これを考慮すると、株式会社で設立する方が金融機関からの信用が得られ、融資を受けられる可能性が高くなるのです。

設立コストを抑えるなら合同会社

一方で、「相続の予定はまだまだない、事業を立てるつもりもない、とにかく登記費用を安く抑えたい」という場合は、合同会社での設立をおすすめします。

合同会社と株式会社では、登記費用に約15万円ほどの差が生じます。また、株式会社では決算公告が義務付けられており、これにかかる税理士費用などで合同会社よりも法人維持費用が高くなります。

「資産管理会社の設立コストも維持コストも抑えたい」という方の場合は、合同会社での設立を優先的に検討しましょう。

資産管理会社を設立する際のデメリットと注意点

資産管理会社の設立には魅力的なメリットがありますが、デメリットもあります。ここでは資産管理会社のデメリットと注意点をご紹介しますので、設立検討時の参考にしてください。

設立・維持には費用がかかる

資産管理会社の設立には、どの法人形態であっても設立と維持の費用がかかります。

<設立費用>

 株式会社合同会社、合資会社、合名会社
定款認証3万~5万円不要
定款の収入印紙4万円(ただし、電子定款の場合は不要)
定款の謄本手数料2,000円不要
登記費用15万円6万円
合計18万2,000円~24万2,000円6万円または10万円

<維持費用>

 株式会社合同会社、合資会社、合名会社
住民税均等割7万円
社会保険料給与支払額に対して一定割合
税理士費用20~50万円
決算公告費用官報に掲載:約7万5,000円~
新聞に掲載:10~100万円
Webサイトに掲載:0円
不要
役員変更登記費用(司法書士への依頼費用含)1~7万円不要
株主総会規模により異なる不要

資産管理会社を設立する際は、こうした設立と維持の費用を支払う意義があるかどうかを、慎重に検討する必要があります。

赤字でも法人住民税はかかる

「資産管理会社を設立し、赤字計上すれば税金がかからない」と考えている方もいらっしゃるかもしれません。
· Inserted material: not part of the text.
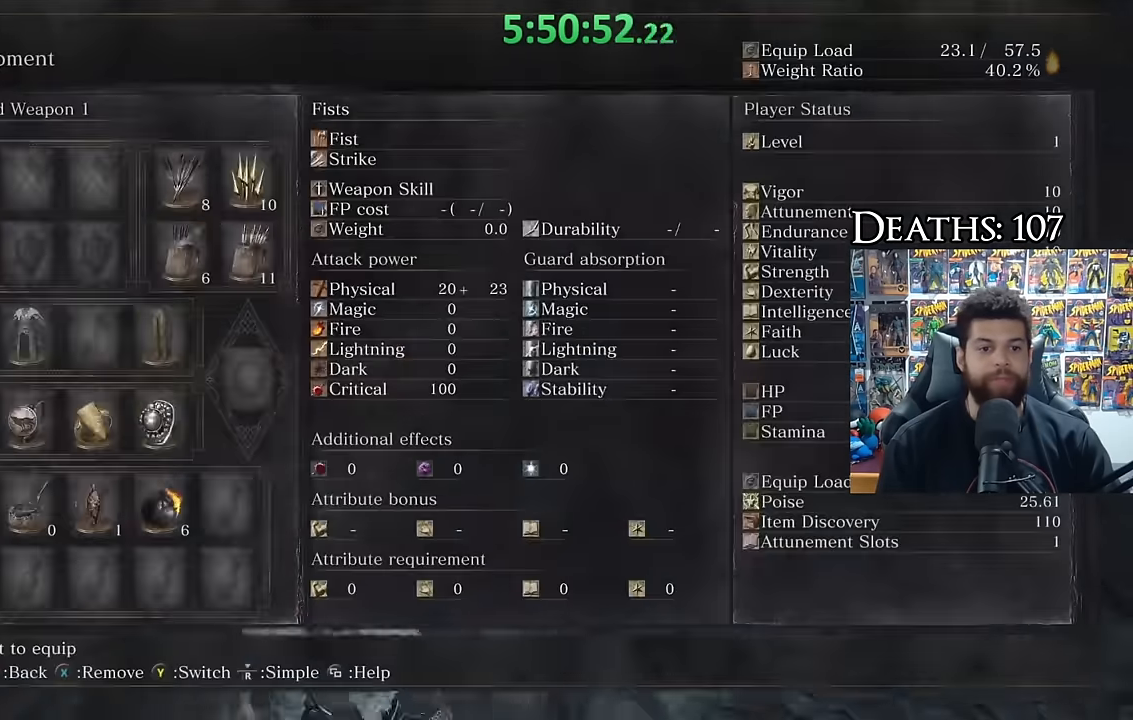
{"buttons": [], "right_stick": "left", "events": [[16, "DPAD_DOWN", "down"], [100, "DPAD_DOWN", "up"], [133, "A", "down"], [233, "A", "up"], [400, "right_stick", "left"]]}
上記の表にある「住民税均等割」という税金は、たとえ利益がゼロでも支払わなければいけません。つまり、最低でも7万円の税金額が発生するため、こちらも考慮した上で資産管理会社を設立するかを検討しましょう。

資産運用で利益が出ないと節税にならない

資産管理会社で高い節税効果が期待できるのは、資産運用によって利益が出ている場合です。たとえば、不動産などの資産を会社に持たせたからといって、固定資産税が安くなるといった制度は存在しません。

つまり、資産運用で一定の利益が出ていない方の場合は、資産管理会社を設立しても設立コストや維持費用が、節税効果を上回ってしまうケースもあるので注意してください。

資産管理会社をご検討の方は、まずは専門家に相談を

資産管理会社を設立するにあたって大切なことは、現状把握と節税に関する確かな知識、そして実行力です。
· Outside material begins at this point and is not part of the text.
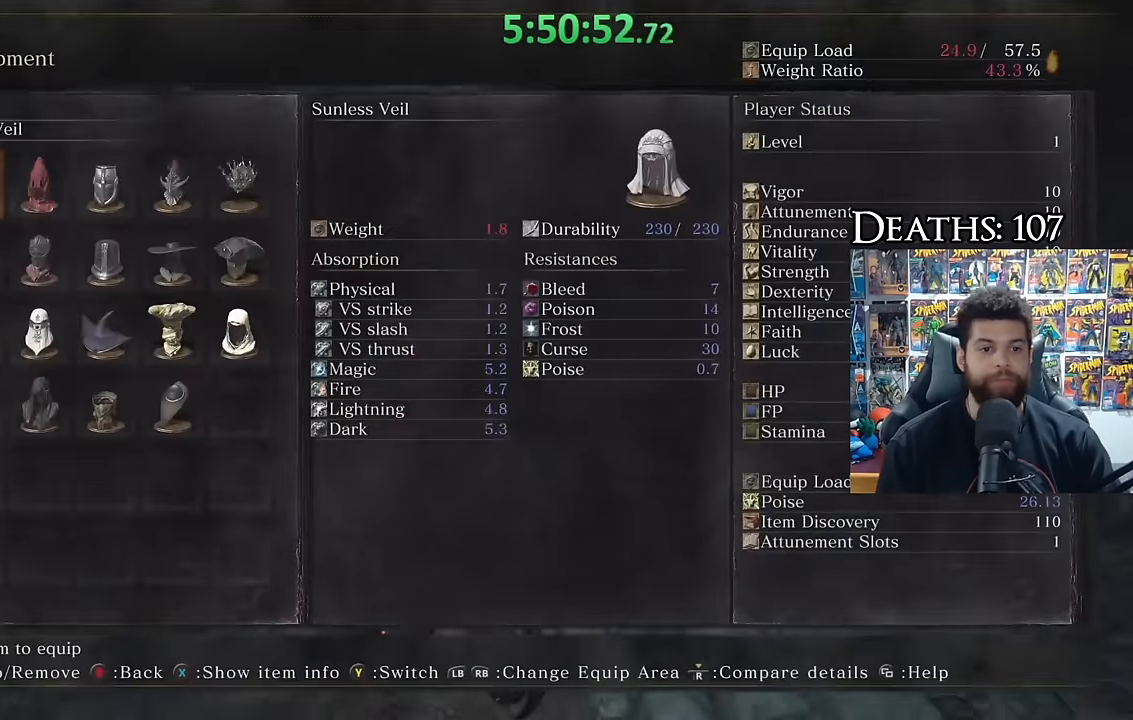
{"buttons": [], "right_stick": "center", "events": [[50, "right_stick", "center"], [150, "DPAD_DOWN", "down"], [233, "DPAD_DOWN", "up"], [366, "A", "down"], [466, "A", "up"]]}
サラリーマンや個人資産家の方で、節税対策について深い知識を持たれている方は、そう多くはありません。「個人で資産管理会社を設立して損をした」というケースは数えきれないほどありますので、まずは深呼吸して立ち止まりましょう。

少しでも資産管理会社が気になる方は、まずは資産運用の節税対策に詳しい専門家に相談することをおすすめします。

まとめ

本記事では、資産管理会社の基本やメリット・デメリットなどをご紹介しました。資産管理会社は現在大きなトレンドになっており、注目の節税スキームです。しかし、デメリットや注意点もあることを忘れないでください。